Presentation is half the battle. When I say half I mean sometimes it literally is half. A friend of mine worked for a large well know design company. When she started working there they were doing a two week project for a client. At the end of the first week the ideas were going well, then the guy running the projects says, "Fine. Stop. Now let's get to the presentation." She was shocked and said, "But we have another week, we can make the ideas much better." He replied, "No, we need the whole week to get the presentation right." She admitted that at the end of the second week he was right.

It may seem sad when you know you could get further with your ideas, but you're having to move onto the presentation preparation. Sometimes that's how life is. Clients need to be convinced and the convincing takes as much time as creating the idea.

I'm not saying that in college you should spend half your project doing the presentation materials but it's worth spending more than the night before preparing presentations. With my students, a few days before the exam, we would rehearse their presentations. Some people would moan about how silly this seemed but it always made a difference. Although you might have presented the work before, you might be surprised that you can't remember what your project was even about.


Rory Hamilton 2005

If you are presenting your work in a second language you must practice it so you remember all the correct technical words. Chatting to your friends or flatmates in your native tongue does not prepare you for the English explanation.
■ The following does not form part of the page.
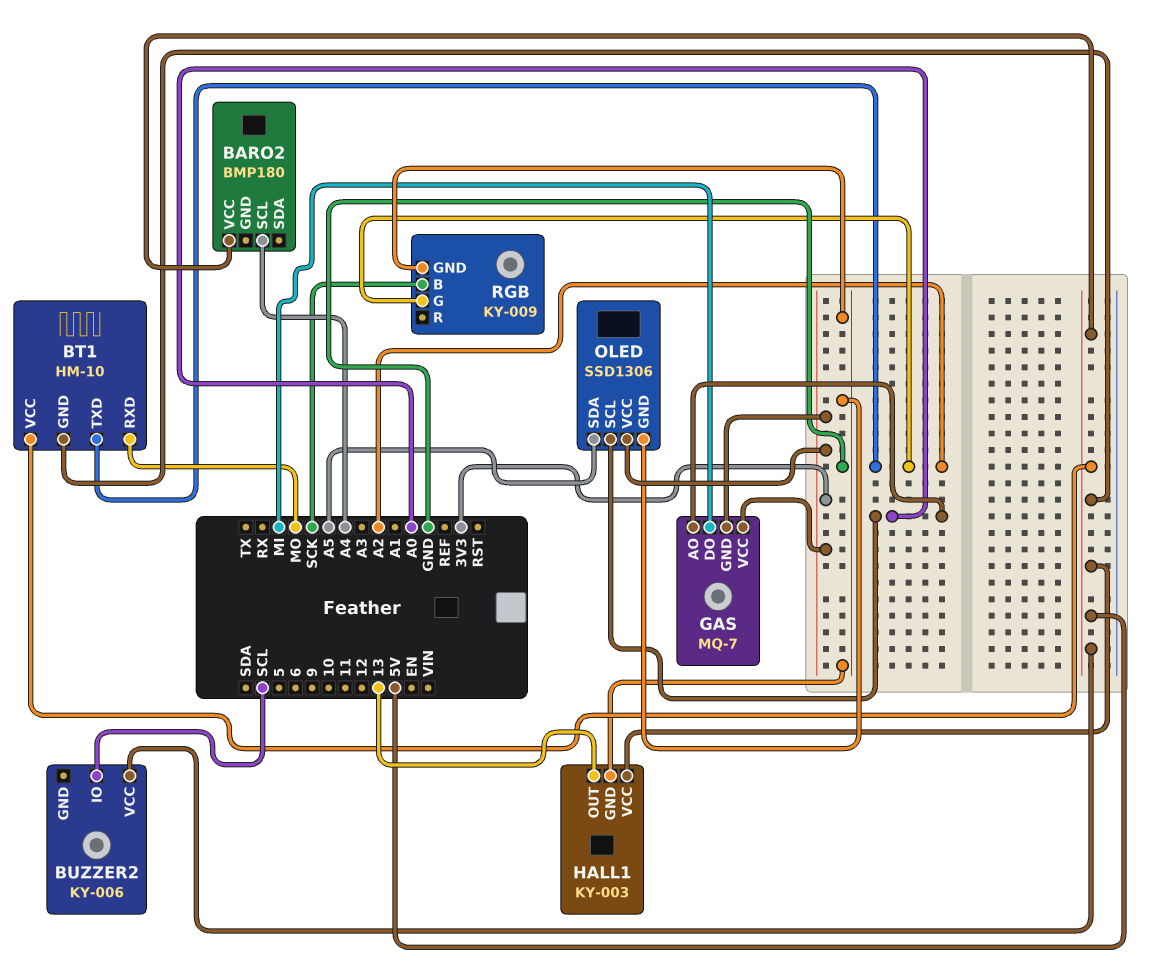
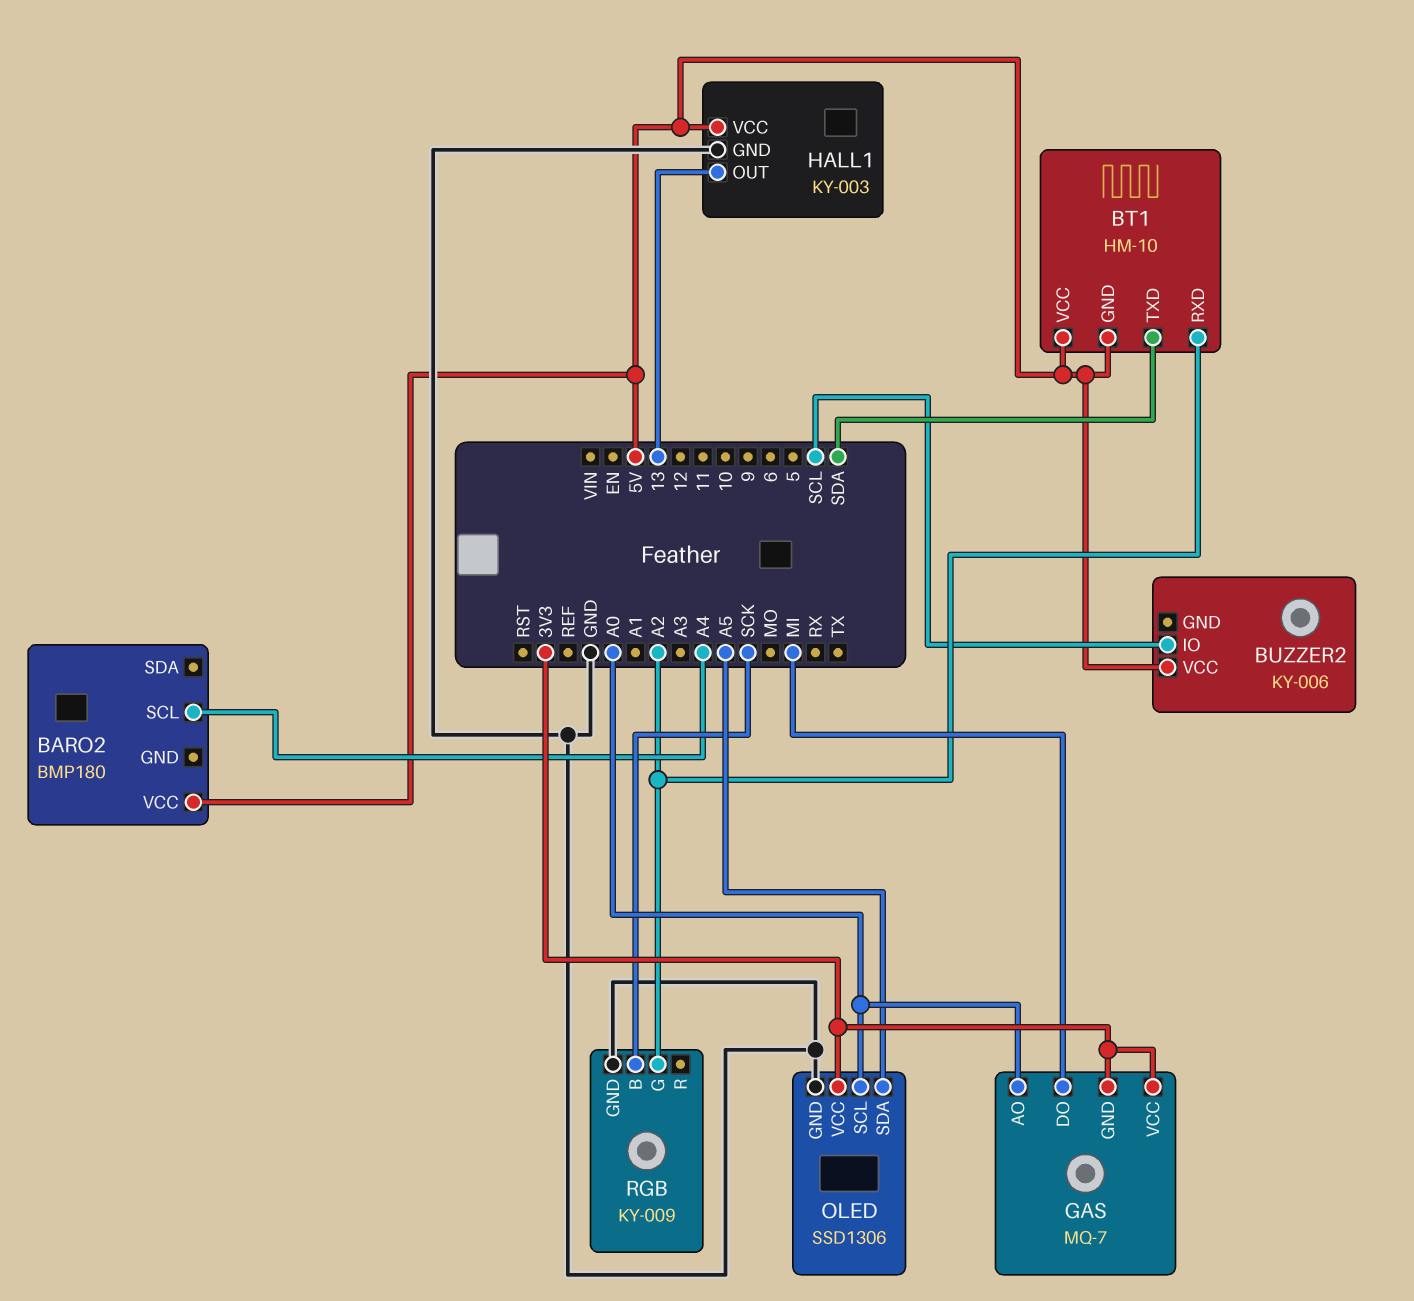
BT1 pin RXD: MO -> A2
BT1 pin TXD: A2 -> SDA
If you are particularly nervous or your English (or whatever language you are presenting in) is not great then you should consider how to make the presentation as easy on yourself as possible. Is there video that you can prepare beforehand? Video is great because you don't have to talk during it. Are there simple slides (PowerPoint etc.) that you can use to get the idea across without having to say too much? Are there working prototypes that you can get the audience to try out? Can you make a handout (small, simple, beautiful) which explains the important points? This can help distract the audience from the fact that you are shaking with nerves.

What to show? Say what you were trying to do, what you did, and what you ended up with. Say why it's good and where it could go in the future. Only put in evidence of the process if it really helps explain the end result. Use great visuals. Don't chew gum while presenting. Speak clearly and fairly loudly. Wear nice clothes. Try to be confident, sell your idea (no matter whether the audience is your friends or big business), smile and relax.